Foege is delighted to see private foundations turning their attention toward global health. “We cannot exist with half the world healthy and half the world sick,” he said last January during Emory’s Reconciliation Symposium. “Our greatest errors in both medicine and public health are in what we fail to do.”

He has been especially gratified, in the past few years, to see an outpouring of resources directed toward AIDS relief and prevention–$450 million from the Gates Foundation alone. Worldwide, there are still fifteen thousand new cases of HIV each day, with 95 percent of these in developing countries, mostly sub-Saharan Africa.

The commitment to fighting AIDS has increased so significantly, Foege says, it may soon reach the critical mass necessary to turn back the epidemic. “We’re still in for some very bad years, in Africa, in China, in the Caribbean.
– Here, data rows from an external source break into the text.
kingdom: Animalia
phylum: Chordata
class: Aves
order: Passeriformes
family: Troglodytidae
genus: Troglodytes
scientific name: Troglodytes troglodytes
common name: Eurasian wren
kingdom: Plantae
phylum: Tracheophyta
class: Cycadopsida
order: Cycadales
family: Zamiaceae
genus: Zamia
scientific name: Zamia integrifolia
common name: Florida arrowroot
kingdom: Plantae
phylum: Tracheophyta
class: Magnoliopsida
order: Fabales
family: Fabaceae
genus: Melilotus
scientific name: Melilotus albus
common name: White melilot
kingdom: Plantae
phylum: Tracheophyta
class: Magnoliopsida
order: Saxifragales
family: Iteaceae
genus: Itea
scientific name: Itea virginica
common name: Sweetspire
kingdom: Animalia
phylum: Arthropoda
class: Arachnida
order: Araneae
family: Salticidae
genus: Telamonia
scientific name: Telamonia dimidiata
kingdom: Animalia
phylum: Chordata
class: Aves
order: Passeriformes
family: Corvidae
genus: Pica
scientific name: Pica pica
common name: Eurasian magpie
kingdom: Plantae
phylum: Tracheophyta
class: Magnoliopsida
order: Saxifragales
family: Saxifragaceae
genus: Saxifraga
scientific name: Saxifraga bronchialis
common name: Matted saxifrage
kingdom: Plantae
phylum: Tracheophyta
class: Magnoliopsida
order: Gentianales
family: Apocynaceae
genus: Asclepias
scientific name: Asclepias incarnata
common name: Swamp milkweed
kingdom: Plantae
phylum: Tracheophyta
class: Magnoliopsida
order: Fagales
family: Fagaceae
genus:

But I can see light at the end of the tunnel,” Foege told the Atlanta Journal-Constitution last year. “I see an interest in AIDS we’ve never seen before.”

Foege, who keeps homes in both Atlanta and Vashon Island, Washington, retired from Emory and the Gates Foundation in December, but will stay involved in consulting roles as a professor emeritus and fellow, respectively.

Over the span of a career that has encompassed the ancient scourge of smallpox and the modern plague of AIDS, Foege has received many prestigious awards, including the WHO Health for All Medal, the Healthtrac Prize, the Calderone Prize, and the Wittenberg Award. But he pays little mind to such honors.

“It’s very difficult for him to accept praise,” Curran says. “He genuinely sees recognition to him as recognition of the broader public health effort.”

Foege compares the feeling he gets from public health victories to the elation he experienced in the summer of 1997 when he, his wife, and his three grown sons climbed to the summit of one of the world’s highest mountains. “It’s the same as climbing Kilimanjaro,” he says. “You forget how dirty and uncomfortable and cold you were. Instead, you remember, ‘Wow, that was something.